10. TYPES OF ROUTING
▸Natting : Works like proxy , both incoming and outgoing
traffic goes through it.
▸Direct Route : Spoof MAC address and send it back.
▸IP Tunneling : Looks like Direct Route but scales across
different DCs
11. LVS
LVS
▸LVS : Linux Virtual server , 20 years old, both Layer 4 and 7
▸IPVS : IP Virtual Server, merged in Kernel 2.4
▸KTCPVS : App LB , in dev for last 8 years.
▸Runs in Kernel Space
▸No dart copy in User Space
▸Managed NOT by config but by System Calls :(
12. LVS IMPLEMENTATION STEPS
# SETUP LVS
$ yum -y install ipvsadm
$ touch /etc/sysconfig/ipvsadm
$ systemctl start ipvsadm && systemctl enable ipvsadm
$ echo 'net.ipv4.ip_forward = 1' >> /etc/sysctl.conf
# CONFIGURE LVS
$ ipvsadm -C # clear tables
# add virtual service [ ipvsadm -A -t (Service IP:Port) -s (Distribution
method) ]
$ ipvsadm -A -t 10.0.0.0:80 -s wlc
# ADD BACKEND SERVERS [ ipvsadm -a -t (Service IP:Port) -r
(Real Server's IP:Port) -i ]
$ ipvsadm -a -t 10.143.45.105:80 -r 10.0.0.1 -i
# confirm tables
$ ipvsadm -ln
# ON REAL SERVERS
$ ip addr add <VIP>/32 dev tunl0 brd <VIP>
$ ip link set tunl0 up arp off
# TURN RP FILTER OFF ( later )
‣ LVS Server Setup on Director
‣ Service Setup
‣ Configure LVS
‣ Real Server Setup
13. CAVEATS PART 1
▸CPU Affinity of Interrupts
▸Kernel tries to load balance IRQ ( Interrupt Request Line ) across
cores.
▸irqbalance service is responsible.
▸cat /proc/interrupts will help see which core will max out.
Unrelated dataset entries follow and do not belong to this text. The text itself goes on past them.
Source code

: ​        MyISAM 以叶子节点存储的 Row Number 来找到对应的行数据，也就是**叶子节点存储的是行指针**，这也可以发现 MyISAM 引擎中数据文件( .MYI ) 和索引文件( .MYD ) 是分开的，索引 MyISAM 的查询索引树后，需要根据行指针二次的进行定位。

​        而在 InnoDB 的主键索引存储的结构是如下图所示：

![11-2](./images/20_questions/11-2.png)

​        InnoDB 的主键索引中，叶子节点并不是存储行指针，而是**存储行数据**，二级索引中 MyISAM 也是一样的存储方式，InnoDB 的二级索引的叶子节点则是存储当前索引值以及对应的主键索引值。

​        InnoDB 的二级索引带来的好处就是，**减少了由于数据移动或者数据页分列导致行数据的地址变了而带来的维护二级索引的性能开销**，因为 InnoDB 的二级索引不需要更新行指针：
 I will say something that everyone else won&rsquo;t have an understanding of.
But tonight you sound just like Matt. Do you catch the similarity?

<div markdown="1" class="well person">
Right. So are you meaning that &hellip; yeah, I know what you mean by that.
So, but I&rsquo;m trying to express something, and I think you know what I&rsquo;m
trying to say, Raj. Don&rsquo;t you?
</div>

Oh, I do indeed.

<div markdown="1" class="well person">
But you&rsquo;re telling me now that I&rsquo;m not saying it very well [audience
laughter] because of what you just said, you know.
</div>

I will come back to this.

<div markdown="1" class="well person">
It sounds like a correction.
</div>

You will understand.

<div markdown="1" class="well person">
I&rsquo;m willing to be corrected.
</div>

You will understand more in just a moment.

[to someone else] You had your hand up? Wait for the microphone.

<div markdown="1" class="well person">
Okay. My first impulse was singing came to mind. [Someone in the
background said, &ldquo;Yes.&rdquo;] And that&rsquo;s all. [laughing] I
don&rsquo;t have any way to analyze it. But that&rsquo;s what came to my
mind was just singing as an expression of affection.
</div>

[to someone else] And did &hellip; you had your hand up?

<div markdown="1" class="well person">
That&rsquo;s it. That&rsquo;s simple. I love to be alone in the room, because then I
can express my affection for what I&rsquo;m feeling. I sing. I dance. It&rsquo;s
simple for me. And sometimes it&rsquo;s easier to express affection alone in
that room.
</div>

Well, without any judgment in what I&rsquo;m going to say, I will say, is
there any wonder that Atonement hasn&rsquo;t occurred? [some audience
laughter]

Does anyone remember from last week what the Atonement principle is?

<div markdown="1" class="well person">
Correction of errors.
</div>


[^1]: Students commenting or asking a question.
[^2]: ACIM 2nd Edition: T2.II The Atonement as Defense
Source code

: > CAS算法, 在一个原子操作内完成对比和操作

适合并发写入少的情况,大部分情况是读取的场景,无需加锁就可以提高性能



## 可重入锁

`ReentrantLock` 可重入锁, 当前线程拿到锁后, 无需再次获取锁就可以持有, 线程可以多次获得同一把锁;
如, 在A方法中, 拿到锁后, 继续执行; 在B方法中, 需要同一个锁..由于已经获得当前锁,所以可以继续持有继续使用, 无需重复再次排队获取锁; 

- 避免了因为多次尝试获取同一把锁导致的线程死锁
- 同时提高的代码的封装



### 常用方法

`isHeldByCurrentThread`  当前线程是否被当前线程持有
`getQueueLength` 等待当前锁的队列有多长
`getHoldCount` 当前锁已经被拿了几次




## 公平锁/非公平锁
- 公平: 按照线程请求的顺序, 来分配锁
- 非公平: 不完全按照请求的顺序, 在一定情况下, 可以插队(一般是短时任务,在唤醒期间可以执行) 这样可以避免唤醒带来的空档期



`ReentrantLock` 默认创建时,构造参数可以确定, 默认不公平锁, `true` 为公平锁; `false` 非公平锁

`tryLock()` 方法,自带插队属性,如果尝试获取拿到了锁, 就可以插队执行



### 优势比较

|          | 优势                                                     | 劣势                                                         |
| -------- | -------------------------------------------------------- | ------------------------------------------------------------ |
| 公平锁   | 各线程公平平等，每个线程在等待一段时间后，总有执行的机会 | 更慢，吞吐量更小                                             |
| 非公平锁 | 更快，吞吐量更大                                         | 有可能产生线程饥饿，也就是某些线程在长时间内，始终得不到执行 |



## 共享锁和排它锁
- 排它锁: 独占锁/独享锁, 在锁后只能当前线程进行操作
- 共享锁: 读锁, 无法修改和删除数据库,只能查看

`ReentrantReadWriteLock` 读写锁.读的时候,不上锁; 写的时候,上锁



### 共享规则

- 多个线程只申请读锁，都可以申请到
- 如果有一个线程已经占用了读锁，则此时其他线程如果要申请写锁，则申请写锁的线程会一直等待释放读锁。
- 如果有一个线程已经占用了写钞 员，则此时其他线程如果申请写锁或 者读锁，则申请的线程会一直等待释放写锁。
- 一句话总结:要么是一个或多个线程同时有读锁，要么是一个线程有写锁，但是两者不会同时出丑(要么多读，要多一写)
▸Balance (1) : echo fff > /sys/class/net/eth0/queues/rx-0/rps_cpus
▸Balance (2) : echo 'fff' > /proc/irq/14/smp_affinity
▸Balance (3) : echo '0-3' > /proc/irq/28/smp_affinity_list
14. CAVEATS PART 2
▸RP Filter : To Avoid Spoofing and DDOS
▸Kernel checks whether the source of the received packet
is reachable through the route it came in.
▸To Disable : net.ipv4.conf.tun.rp_filter = 0 in
/etc/sysctl.conf ( and sysctl -p )
▸Source : https://www.slashroot.in/linux-kernel-rpfilter-
settings-reverse-path-filtering
15. LVS MONITORING AND MANAGEMENT
▸No Logs in user Space
▸3 types of logs
▸Rate Stats : Connection per Host, Bytes, packets transfer per host
▸Cumulative Stats : Rate stats collected forever.
▸Full Tuple of Connections : Source IP, Source Port, Dest IP, Dest
Port, State.
▸ipvsadm —list —numeric /—connection /—stats /—rate
▸No concept of HealthChecks ( Use Consul Template ), extensibility.
17. FINAL TEST
▸75 - 80K TPS
▸~20-25K Active
connections
▸100ms mocked
latency
▸Load generation by
GOR
▸Real Servers : Nginx
18. NOT COVERING THESE
▸LVS Connection synchronisation with Passive server.
▸Multiple IPIP Tunnel model for Advanced HA
▸Security with IPTABLES
▸Packet Routing Details with MAC spoofing.
▸Specs and Decision of Bare Metal machines for PT
▸Consul Template Management of LVS
▸Layer 7 LB config of Haproxy and Nginx.